- VHS cover featuring Avalanche, Hulk Hogan, Randy Savage
- Promotion: World Championship Wrestling
- Date: March 19, 1995
- City: Tupelo, Mississippi
- Venue: Tupelo Coliseum
- Attendance: 5,782
- Buy rate: 180,000
- Tagline: Unsanctioned, Unauthorized, Unbelievable!

Pay-per-view chronology
| ← Previous SuperBrawl V | Next → Slamboree |

Uncensored chronology
| ← Previous First | Next → 1996 |

= Uncensored (1995) =

1995 World Championship Wrestling pay-per-view event

The 1995 Uncensored was the inaugural Uncensored professional wrestling pay-per-view (PPV) event produced by World Championship Wrestling (WCW). It took place on March 19, 1995 from the Tupelo Coliseum in Tupelo, Mississippi.

==Storylines==
The event featured professional wrestling matches that involve different wrestlers from pre-existing scripted feuds and storylines. Professional wrestlers portray villains, heroes, or less distinguishable characters in the scripted events that build tension and culminate in a wrestling match or series of matches.

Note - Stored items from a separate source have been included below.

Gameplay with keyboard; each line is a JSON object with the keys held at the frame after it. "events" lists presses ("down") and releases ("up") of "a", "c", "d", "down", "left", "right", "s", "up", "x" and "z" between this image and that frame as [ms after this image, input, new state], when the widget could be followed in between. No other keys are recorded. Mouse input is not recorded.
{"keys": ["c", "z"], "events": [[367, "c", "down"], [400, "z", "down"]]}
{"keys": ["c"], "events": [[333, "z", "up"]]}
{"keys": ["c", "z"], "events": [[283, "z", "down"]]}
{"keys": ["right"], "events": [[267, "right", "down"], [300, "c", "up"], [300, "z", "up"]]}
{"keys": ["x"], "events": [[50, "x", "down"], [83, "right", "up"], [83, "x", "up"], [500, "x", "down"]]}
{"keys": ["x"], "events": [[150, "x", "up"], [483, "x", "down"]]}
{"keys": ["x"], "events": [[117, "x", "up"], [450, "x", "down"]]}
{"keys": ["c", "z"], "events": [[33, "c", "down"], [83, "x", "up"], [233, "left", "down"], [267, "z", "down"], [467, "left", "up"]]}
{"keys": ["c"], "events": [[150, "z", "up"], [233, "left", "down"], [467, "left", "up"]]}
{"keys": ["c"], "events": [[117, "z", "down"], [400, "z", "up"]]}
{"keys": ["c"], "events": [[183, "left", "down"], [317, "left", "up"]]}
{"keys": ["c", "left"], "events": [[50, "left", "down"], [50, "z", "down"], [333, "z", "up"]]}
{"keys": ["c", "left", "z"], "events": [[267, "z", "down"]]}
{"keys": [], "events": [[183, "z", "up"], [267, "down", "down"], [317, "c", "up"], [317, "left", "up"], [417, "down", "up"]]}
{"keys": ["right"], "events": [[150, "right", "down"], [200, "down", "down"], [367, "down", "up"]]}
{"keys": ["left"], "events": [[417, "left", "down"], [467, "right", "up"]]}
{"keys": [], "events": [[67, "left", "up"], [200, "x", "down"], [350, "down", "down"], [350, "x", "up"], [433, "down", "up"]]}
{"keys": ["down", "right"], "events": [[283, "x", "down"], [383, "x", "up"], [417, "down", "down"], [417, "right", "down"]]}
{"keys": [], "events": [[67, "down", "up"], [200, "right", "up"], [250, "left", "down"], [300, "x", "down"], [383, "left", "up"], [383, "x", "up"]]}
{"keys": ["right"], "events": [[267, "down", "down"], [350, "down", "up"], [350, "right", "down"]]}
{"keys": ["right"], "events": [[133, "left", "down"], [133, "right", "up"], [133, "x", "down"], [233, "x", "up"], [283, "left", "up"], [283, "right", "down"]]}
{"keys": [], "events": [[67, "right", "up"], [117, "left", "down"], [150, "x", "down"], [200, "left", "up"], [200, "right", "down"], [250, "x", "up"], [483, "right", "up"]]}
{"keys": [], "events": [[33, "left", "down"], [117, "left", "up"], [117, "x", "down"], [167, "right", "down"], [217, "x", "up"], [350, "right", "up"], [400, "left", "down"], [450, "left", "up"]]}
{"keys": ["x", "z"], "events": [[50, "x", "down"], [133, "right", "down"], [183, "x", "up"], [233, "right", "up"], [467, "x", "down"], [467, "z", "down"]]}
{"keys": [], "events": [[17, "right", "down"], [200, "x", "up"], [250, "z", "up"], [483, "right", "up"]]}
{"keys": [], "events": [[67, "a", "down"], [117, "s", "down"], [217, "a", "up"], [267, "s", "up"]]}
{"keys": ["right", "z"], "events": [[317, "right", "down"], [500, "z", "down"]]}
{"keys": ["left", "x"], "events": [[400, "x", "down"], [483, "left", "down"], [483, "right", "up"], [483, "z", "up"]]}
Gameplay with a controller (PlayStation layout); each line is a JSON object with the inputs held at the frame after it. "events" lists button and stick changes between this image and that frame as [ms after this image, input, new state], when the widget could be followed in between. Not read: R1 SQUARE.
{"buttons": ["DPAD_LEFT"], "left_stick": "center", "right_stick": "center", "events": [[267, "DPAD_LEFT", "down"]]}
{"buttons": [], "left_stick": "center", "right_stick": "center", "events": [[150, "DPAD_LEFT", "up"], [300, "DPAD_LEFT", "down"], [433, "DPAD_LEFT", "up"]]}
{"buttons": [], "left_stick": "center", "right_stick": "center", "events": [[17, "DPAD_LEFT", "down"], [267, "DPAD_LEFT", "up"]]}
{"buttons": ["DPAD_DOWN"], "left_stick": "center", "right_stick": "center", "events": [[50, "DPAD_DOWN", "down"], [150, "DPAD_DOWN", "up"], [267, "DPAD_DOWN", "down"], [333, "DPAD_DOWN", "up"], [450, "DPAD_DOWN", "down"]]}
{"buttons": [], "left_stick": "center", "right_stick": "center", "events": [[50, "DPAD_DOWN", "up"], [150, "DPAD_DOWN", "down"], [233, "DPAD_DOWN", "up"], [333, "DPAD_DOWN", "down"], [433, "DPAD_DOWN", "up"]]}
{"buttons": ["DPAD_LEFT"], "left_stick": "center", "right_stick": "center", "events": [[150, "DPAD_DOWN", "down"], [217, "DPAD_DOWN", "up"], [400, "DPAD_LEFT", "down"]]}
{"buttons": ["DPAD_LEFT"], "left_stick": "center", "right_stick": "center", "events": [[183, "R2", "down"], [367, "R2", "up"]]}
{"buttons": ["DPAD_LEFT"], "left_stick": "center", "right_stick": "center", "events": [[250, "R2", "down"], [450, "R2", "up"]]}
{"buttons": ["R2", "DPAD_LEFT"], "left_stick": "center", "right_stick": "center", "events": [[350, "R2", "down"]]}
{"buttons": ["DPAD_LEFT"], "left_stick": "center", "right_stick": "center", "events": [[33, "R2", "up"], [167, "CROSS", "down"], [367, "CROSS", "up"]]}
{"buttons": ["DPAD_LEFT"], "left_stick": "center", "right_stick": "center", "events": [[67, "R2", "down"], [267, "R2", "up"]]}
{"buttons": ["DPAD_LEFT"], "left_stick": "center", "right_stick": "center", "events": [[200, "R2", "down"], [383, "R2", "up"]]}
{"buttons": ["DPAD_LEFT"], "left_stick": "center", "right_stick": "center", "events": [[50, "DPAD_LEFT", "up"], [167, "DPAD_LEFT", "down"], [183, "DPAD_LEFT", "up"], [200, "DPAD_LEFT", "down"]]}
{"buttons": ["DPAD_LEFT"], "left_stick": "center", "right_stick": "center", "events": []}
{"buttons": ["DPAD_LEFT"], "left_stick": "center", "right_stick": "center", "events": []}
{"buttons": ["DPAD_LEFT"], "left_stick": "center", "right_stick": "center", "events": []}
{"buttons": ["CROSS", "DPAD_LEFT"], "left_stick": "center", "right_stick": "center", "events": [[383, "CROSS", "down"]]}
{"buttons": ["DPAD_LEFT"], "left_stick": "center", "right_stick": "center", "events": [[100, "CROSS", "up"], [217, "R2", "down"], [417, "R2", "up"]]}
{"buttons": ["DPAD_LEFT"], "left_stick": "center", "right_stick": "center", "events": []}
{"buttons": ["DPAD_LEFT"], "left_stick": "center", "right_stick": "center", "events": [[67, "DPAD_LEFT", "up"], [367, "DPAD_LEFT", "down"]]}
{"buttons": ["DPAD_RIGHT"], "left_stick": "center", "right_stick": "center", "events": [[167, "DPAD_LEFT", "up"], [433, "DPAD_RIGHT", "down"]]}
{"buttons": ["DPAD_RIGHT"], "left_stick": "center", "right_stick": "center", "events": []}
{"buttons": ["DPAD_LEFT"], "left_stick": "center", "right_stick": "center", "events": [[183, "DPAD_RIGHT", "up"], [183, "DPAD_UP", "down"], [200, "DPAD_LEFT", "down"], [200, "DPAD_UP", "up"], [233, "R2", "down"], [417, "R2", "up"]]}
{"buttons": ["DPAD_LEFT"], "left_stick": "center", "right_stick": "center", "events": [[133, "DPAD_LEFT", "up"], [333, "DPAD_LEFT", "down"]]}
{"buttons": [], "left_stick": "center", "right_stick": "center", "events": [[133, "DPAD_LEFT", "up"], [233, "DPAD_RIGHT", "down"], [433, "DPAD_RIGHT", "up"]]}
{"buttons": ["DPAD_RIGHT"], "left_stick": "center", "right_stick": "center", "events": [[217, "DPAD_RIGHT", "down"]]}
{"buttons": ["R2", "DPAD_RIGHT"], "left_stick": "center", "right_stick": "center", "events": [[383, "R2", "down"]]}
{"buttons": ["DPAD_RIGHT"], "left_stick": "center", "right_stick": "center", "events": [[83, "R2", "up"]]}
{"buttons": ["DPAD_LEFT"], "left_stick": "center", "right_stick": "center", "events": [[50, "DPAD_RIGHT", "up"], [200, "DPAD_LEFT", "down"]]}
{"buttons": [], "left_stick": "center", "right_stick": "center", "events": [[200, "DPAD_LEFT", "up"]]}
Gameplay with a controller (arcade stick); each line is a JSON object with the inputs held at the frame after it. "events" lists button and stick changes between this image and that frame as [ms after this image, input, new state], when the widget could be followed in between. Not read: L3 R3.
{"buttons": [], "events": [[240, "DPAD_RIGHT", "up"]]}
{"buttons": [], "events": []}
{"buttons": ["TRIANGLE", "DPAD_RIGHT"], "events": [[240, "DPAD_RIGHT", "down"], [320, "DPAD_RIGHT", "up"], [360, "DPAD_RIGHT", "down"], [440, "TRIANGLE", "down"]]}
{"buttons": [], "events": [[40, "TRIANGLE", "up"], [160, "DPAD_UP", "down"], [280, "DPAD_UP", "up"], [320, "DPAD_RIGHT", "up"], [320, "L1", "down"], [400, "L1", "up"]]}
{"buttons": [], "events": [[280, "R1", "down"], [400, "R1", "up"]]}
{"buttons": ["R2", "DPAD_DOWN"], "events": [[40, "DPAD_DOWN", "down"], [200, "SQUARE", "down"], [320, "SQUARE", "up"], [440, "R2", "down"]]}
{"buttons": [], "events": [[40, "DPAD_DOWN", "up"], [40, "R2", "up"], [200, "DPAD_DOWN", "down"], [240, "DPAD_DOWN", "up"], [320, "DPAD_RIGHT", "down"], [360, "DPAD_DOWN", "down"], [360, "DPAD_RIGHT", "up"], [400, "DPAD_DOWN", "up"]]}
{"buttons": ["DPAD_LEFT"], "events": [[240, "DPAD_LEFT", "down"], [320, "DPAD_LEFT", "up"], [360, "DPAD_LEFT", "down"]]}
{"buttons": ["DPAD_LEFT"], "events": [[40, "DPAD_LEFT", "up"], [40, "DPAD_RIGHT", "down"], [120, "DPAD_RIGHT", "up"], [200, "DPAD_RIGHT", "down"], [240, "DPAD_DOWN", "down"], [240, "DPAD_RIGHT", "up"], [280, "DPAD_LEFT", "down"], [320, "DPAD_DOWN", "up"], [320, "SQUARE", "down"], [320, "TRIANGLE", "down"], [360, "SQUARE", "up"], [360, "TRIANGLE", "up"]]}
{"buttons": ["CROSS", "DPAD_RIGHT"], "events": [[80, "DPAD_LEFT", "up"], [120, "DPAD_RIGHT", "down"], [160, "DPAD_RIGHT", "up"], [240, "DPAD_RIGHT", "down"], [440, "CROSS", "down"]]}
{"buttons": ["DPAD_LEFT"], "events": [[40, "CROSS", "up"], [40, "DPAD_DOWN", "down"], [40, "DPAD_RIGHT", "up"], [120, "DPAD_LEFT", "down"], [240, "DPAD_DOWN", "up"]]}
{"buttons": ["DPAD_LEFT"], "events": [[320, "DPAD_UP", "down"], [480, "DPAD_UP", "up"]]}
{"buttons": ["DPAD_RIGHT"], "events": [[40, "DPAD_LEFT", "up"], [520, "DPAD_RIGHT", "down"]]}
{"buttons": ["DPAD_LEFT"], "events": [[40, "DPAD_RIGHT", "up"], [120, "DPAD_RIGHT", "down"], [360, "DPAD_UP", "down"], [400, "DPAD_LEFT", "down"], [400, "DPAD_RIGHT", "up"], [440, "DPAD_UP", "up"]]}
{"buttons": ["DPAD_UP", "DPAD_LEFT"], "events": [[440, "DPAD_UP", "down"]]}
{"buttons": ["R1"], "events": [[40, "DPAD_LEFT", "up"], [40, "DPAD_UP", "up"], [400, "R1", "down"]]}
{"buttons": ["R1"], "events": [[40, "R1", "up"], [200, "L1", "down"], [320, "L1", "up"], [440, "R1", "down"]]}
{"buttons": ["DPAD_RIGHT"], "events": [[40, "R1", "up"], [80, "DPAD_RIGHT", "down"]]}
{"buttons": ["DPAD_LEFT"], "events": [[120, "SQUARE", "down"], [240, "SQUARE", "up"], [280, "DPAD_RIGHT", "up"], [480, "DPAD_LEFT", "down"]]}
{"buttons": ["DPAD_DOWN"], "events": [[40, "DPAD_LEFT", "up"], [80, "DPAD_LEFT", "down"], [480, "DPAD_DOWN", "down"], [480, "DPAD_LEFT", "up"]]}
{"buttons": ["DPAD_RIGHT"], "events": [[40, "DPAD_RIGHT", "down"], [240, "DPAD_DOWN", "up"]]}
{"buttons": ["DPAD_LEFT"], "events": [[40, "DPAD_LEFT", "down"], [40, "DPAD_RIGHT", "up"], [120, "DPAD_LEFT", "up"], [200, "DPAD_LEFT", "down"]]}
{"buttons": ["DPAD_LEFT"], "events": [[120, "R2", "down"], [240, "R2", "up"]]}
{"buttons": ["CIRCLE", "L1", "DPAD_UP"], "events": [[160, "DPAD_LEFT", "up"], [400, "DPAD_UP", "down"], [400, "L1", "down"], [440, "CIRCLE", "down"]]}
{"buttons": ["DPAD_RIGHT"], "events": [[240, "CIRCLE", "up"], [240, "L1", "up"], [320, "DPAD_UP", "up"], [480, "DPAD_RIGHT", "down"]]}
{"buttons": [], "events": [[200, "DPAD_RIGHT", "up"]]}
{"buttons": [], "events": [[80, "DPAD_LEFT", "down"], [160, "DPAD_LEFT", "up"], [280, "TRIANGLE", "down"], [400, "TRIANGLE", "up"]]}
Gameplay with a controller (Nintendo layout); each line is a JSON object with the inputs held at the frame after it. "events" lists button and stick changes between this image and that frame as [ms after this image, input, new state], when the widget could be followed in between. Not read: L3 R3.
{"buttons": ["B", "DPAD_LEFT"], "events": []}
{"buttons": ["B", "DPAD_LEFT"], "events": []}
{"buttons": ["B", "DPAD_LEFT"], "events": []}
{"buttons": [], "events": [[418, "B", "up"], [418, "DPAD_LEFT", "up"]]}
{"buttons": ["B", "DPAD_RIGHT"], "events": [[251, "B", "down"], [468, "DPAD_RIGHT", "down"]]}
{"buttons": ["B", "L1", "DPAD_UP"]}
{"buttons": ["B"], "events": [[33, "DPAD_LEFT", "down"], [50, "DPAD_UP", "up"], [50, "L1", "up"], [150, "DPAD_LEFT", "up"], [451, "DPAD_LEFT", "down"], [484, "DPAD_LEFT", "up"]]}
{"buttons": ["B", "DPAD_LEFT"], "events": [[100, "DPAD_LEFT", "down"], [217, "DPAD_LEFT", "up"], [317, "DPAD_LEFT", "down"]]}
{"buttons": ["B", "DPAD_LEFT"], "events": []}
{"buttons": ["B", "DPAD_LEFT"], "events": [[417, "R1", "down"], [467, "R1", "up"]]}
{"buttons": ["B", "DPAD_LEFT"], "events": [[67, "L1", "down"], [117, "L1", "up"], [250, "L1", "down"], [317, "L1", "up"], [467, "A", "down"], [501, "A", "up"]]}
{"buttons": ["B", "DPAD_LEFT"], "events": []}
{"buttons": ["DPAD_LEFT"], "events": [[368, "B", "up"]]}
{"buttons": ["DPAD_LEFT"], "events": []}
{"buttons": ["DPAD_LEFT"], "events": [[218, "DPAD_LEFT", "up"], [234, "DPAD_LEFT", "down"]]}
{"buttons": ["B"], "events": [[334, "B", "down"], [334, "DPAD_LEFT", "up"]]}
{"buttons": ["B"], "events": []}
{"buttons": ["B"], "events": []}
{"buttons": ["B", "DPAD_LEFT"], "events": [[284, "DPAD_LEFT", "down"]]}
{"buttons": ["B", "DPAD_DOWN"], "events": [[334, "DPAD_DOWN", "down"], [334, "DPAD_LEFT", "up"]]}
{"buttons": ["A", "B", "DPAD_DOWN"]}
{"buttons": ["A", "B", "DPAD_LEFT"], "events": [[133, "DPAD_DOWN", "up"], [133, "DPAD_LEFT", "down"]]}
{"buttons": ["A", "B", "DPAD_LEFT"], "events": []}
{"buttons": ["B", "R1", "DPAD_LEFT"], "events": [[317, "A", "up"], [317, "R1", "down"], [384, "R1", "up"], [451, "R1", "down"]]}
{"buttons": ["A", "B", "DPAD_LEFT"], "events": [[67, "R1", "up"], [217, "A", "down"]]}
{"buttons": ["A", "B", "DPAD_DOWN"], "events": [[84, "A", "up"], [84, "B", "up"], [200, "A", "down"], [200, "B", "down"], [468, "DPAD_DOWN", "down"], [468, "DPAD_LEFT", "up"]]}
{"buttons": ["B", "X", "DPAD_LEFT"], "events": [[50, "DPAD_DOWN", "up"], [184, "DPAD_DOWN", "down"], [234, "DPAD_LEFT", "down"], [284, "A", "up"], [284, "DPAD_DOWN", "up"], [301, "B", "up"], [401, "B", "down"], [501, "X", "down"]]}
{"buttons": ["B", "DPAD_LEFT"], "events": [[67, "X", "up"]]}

The concept of Uncensored was that it was an event that, in storylines, the (fictional) WCW Board of Directors had washed their hands of (in reality, it was a normally-booked WCW show, albeit one with a tendency to feature more gimmick matches than usual). Thus, each match on the card was ostensibly unsanctioned, meaning they were not subject to the normal rules of WCW-sanctioned wrestling matches; as a result, despite all five of the company's champions competing at the event, no titles were on the line.

==Event==

Other on-screen personnel
| Role: | Name: |
| Commentators | Tony Schiavone |
Bobby Heenan
| Interviewer | Mike Tenay |
| Ring announcers | Gary Michael Cappetta |
Michael Buffer
| Referees | Randy Anderson |
Nick Patrick

All of the pre-pay-per-view matches were broadcast live on WCW Main Event. The "King of the Road" match took place in the caged-off trailer of the Blacktop Bully's 18-wheeler truck, as it was driven (supposedly) around nearby roads. The object of the match was to climb to the top of the trailer's cage and sound a horn positioned there. Bully sounded the horn to win. This match was taped days earlier outside of Atlanta, Georgia and was heavily edited due to WCW's strict no-bleeding policy in place at the time; Dustin Rhodes and Bully were subsequently fired for blading during the match in violation of the policy.

The second match saw "Hacksaw" Jim Duggan take on Meng, with Col. Robert Parker in his corner, in a "Martial Arts match"; Sonny Onoo served as the guest referee. The match ended when Parker got on the apron and Duggan confronted him; as Parker and Onoo held Duggan's arms, Meng hit Duggan with a Savate kick and got the victory.

The "Boxer vs. Wrestler" match between Johnny B. Badd and WCW World Television Champion Arn Anderson was billed as having ten three-minute rounds, with a rest period of one minute between rounds. The rules stated that Anderson (as "the wrestler") could win by pinfall or submission, whereas Johnny B. Badd (as "the boxer") could only win by knockout. Johnny won the match during round 4 at the twenty-two second mark.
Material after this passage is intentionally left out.